### [Exercise tasks]
a - List the usernames of everyone who posts in the forum thread on pigeons, drafts, and cold care.
b - Write what comes next in the forum thread on pigeons, drafts, and cold care, starting after its final sentence.

### [Excerpt provided]
--- Begin ---

# How fragile? Cold care?



## Brownieluv (Dec 12, 2005)

A little knowledge is a dangerous thing; a lot is petrifying!

I've read several of the links posted here. My boyfriend says birds are apparently much more difficult to childproof for than, say, children.

I'm seriously frightened I won't be able to remember or protect from all the many hazards listed.

Space heaters - at least they're still new in the box, should they have teflon.

One of my big concerns now - drafts.

Our beautiful, big new cage is next to our glass sliding balcony door. In the "Bird Proofing your Home" article it states that drafts can make a cockatiel sick. Is this true of pigeons? I think I may have heard a sneeze or two recently. Or maybe I've just become neurotic Mom.

Just in case, how to care for a cold?

This cage is huge; we're trying to figure out where we can possible move it. I think only getting rid of the entertainment center will work. I'll describe this amazing cage in another thread.


----------



## upcd (Mar 12, 2005)

*What a good mama*

Increase the thickness of the cage cover if you feel it to cold. Vitimins and electrolyte in the water may up your immuninty to sickness. I believe at one time these pigeons lived in the wild. so long as you don't get colder tham 45* that you will be ok. Listen to birds breathing. Does it sound rattly or do you see mucus on the nose? If thier is a cold . They sell antibiotics for pigeons.


----------



## Skyeking (Jan 17, 2003)

Pigeons can handle cold temps, but not drafts of cold or hot air. 

They do enjoy open windows and fresh air. But if you have a window or door open on the opposite side of where the bird is, next to an open window, then you have a draft.

When I have to keep a bird inside for rehab, I usually cover most of the cage, except the front, with a big towel, and set it back against a wall.


----------



## Larry_Cologne (Jul 6, 2004)

*Cold temperatures and drafts*

We had a six-inch snowfall the last day of 2005 here in Cologne. 
I noticed that five or six pigeons sleep on the narrow ledges of only two church windows out of many in the church across the street. They are trefoil stained glass windows (check Wikipedia - architecture, or visualize two Mickey Mouse ears with an equal-sized face below the ears). 
That day the very fine snow drifted gently down, with occasional breezes. There was a thick snow layer covering the entire sidewalks of the neighboring buildings, and covering the cobblestones up to the church wall. But the ground was bare two or three meters (6-10 feet) at the southeast wall of the Romanesque church apse, and around the east side of the apse (rear side of the church. It was a clear demonstration that those windows are in the lee side of the church, mostly out of any wind. Those windows are about twenty feet or six meters up the wall, Any wind coming around the corners probably encounters turbulence, and thus a "dead" air space is created. If the pigeons have enough to eat they can withstand some cold. I know some don't make it through the winter, but am not sure of the primary cause. 
I think that breezes would cause them to expend energy to maintain their balance and footing on the ledge, and that maybe they want to conserve calories. Being fluffed up to conserve heat, and very still at night (to also avoid attracting predators) is the safest and best way to do that.

--- End ---

### [Dataset extract]

--- Begin ---

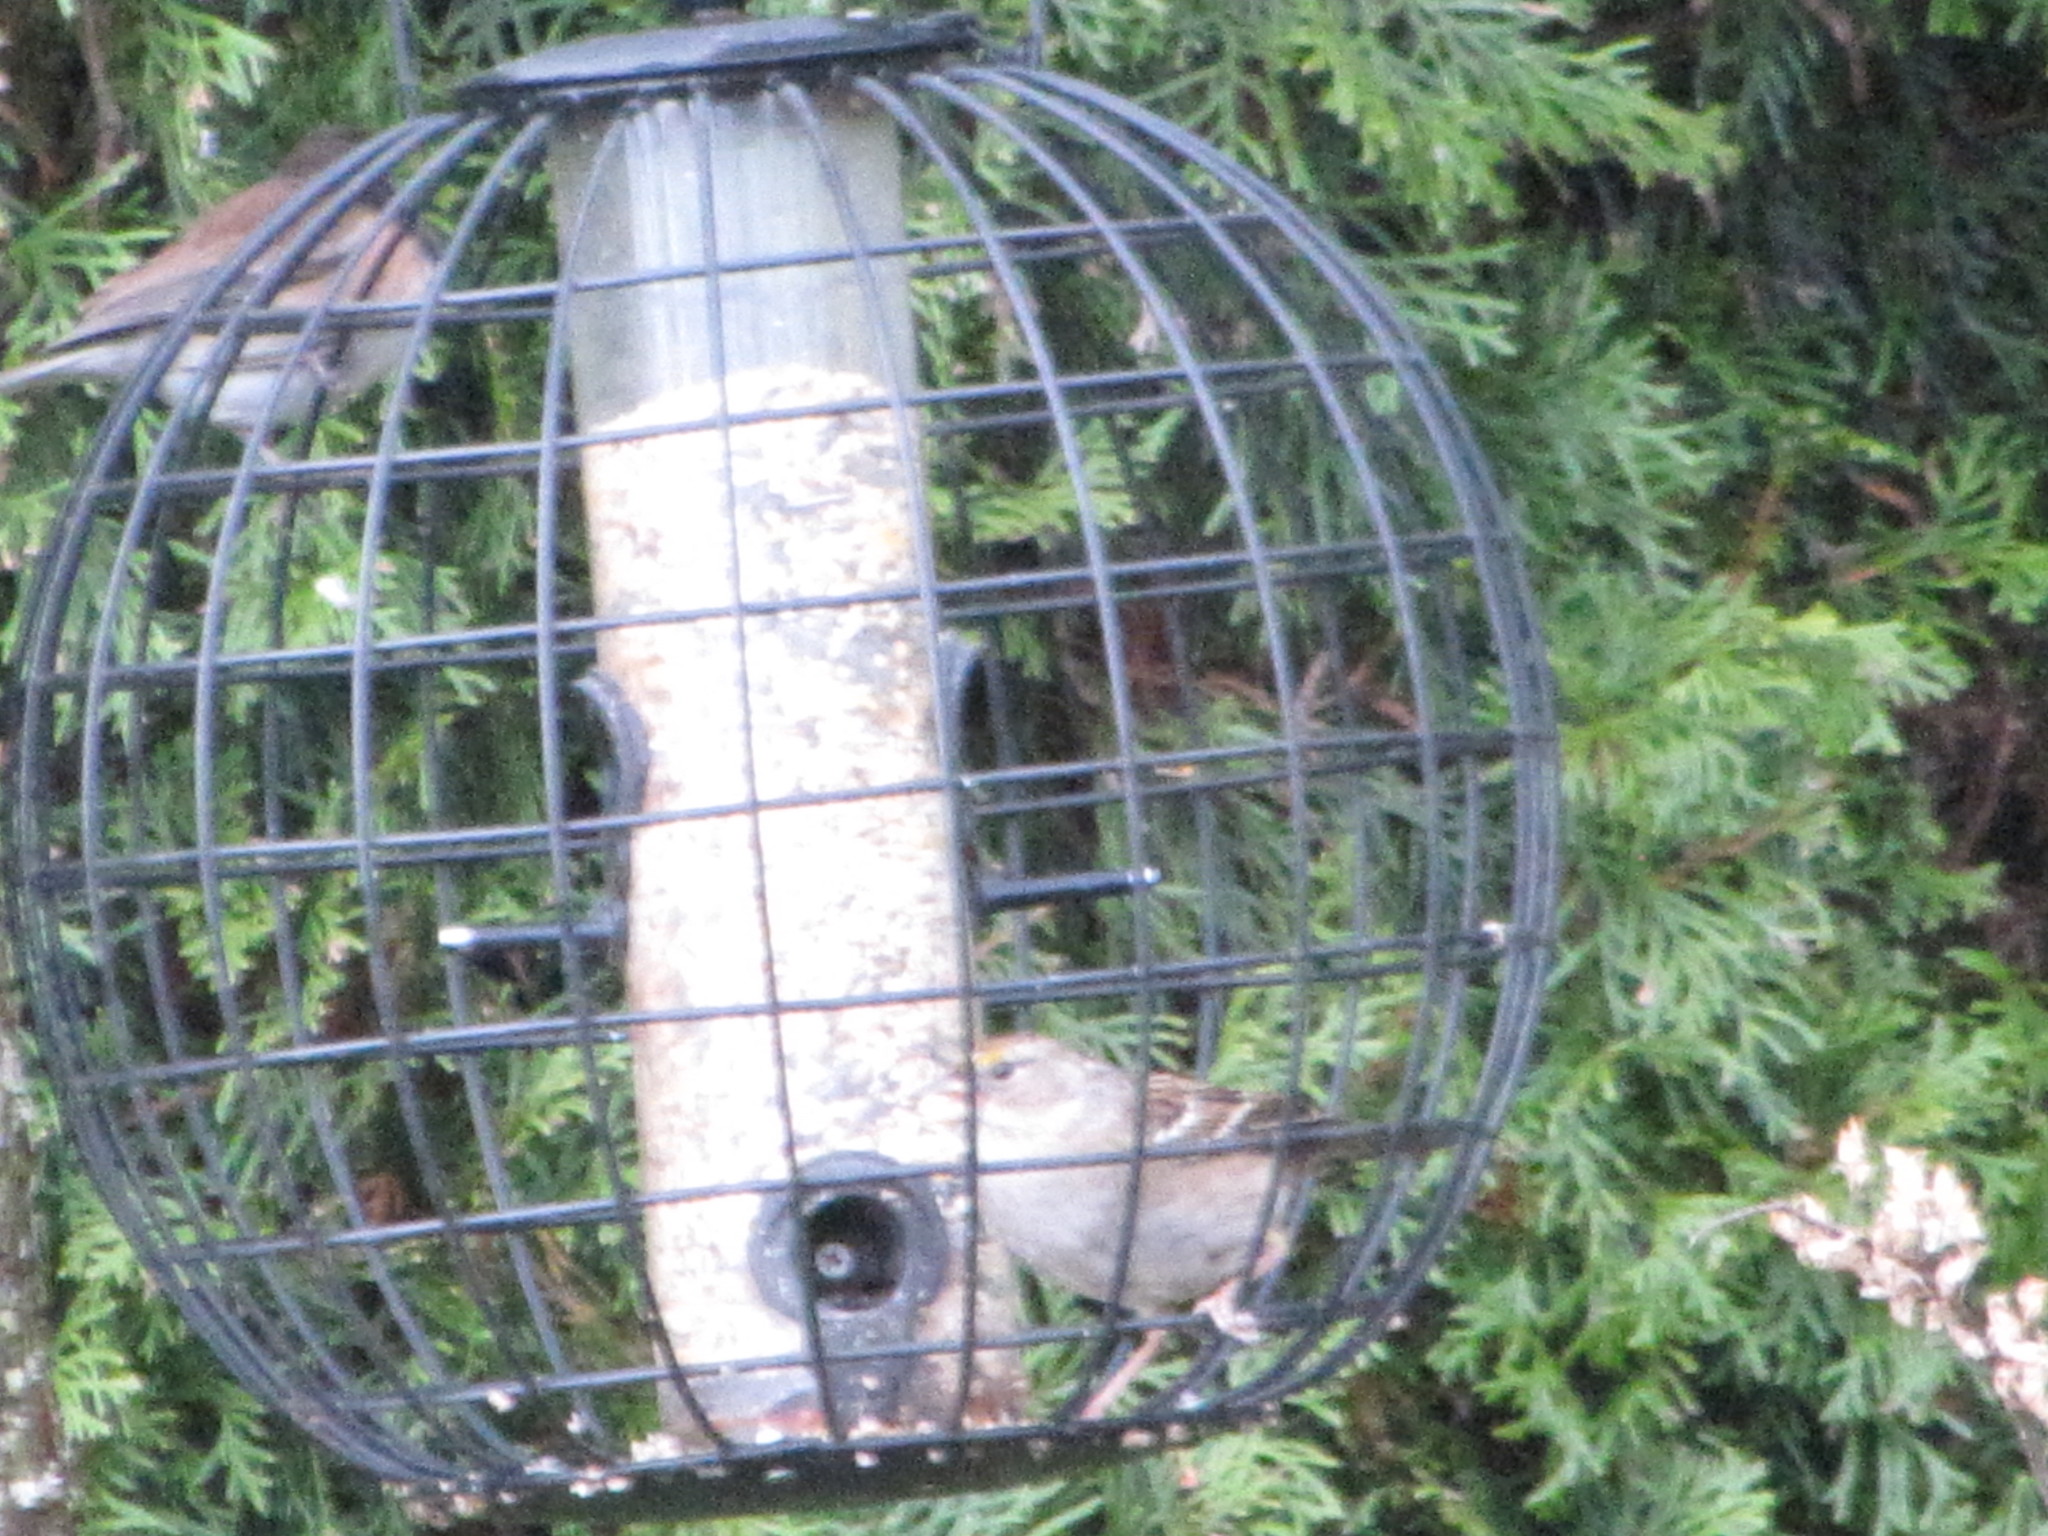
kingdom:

--- End ---

### [In response]
a - Brownieluv, upcd, Skyeking, Larry_Cologne

b -
Our five-month-old rescued and hand-raised male pigeon Wieteke goes outdoors all day long and sometimes overnight to be with the other pigeons, regardless of the cold. He comes in around noon (usually) for food. Usually he sleeps indoors, and it is warmer inside. Sometimes he sleeps up high indoors, where I would be sweating, but usually on the sofa. Rarely does he sleep where we would like, on a towel. I haven't successfully kept him in the pet carrier (covered with two towels) overnight, but we are a bit soft (in the head). 
The sreet pigeons here settle down for the night (usually where we humans can't see them) about two hours before dark, so that night predators will not notice where they sleep, and so that they have time to be aware that their chosen quarters are secure. After the many fireworks New Year's Eve, only one pigeon occupied the windows New Year's Day, and as of last night only two or three pigeons had returned.
Our Wieteke has returned home (from two blocks away) five or six times two and three hours after dark! It is not pitch dark here, but I never see the other pigeons move at all after dark. Occasionally I will see one working over his neck feathers.


----------



## Maggie-NC (Jun 22, 2005)

Larry, that is amazing that he can find his way home several hours after dark. Do you routinely look for him most nights? How does he let you know he is home.

Maggie


----------



## Brownieluv (Dec 12, 2005)

Larry_Cologne said:


> We had a six-inch snowfall the last day of 2005 here in Cologne.
> I noticed that five or six pigeons sleep on the narrow ledges of only two church windows out of many in the church across the street. They are trefoil stained glass windows (check Wikipedia - architecture, or visualize two Mickey Mouse ears with an equal-sized face below the ears).
> That day the very fine snow drifted gently down, with occasional breezes. There was a thick snow layer covering the entire sidewalks of the neighboring buildings, and covering the cobblestones up to the church wall. But the ground was bare two or three meters (6-10 feet) at the southeast wall of the Romanesque church apse, and around the east side of the apse (rear side of the church. It was a clear demonstration that those windows are in the lee side of the church, mostly out of any wind. Those windows are about twenty feet or six meters up the wall, Any wind coming around the corners probably encounters turbulence, and thus a "dead" air space is created. If the pigeons have enough to eat they can withstand some cold. I know some don't make it through thhe winter, but am not sure of the primary cause.
> I think that breezes would cause them to expend energy to maintain their balance and footing on the ledge, and that maybe they want to conserve calories. Being fluffed up to conserve heat, and very still at night (to also avoid attracting predators) is the safest and best way to do that.
> ...


Wow. Fascinating story, and like the way you theorize about cause and effect.


----------



## Larry_Cologne (Jul 6, 2004)

*Wieteke travelling after dark*

QUOTE=Lady Tarheel]Larry, that is amazing that he can find his way home several hours after dark. Do you routinely look for him most nights? How does he let you know he is home.

Maggie[/QUOTE]

Maggie, 

Sorry for the delay in responding to your question. I was distracted by software problems, etc. 

It is interesting how we sometimes pass on misinformation because we unknowingly do not put things into their proper context.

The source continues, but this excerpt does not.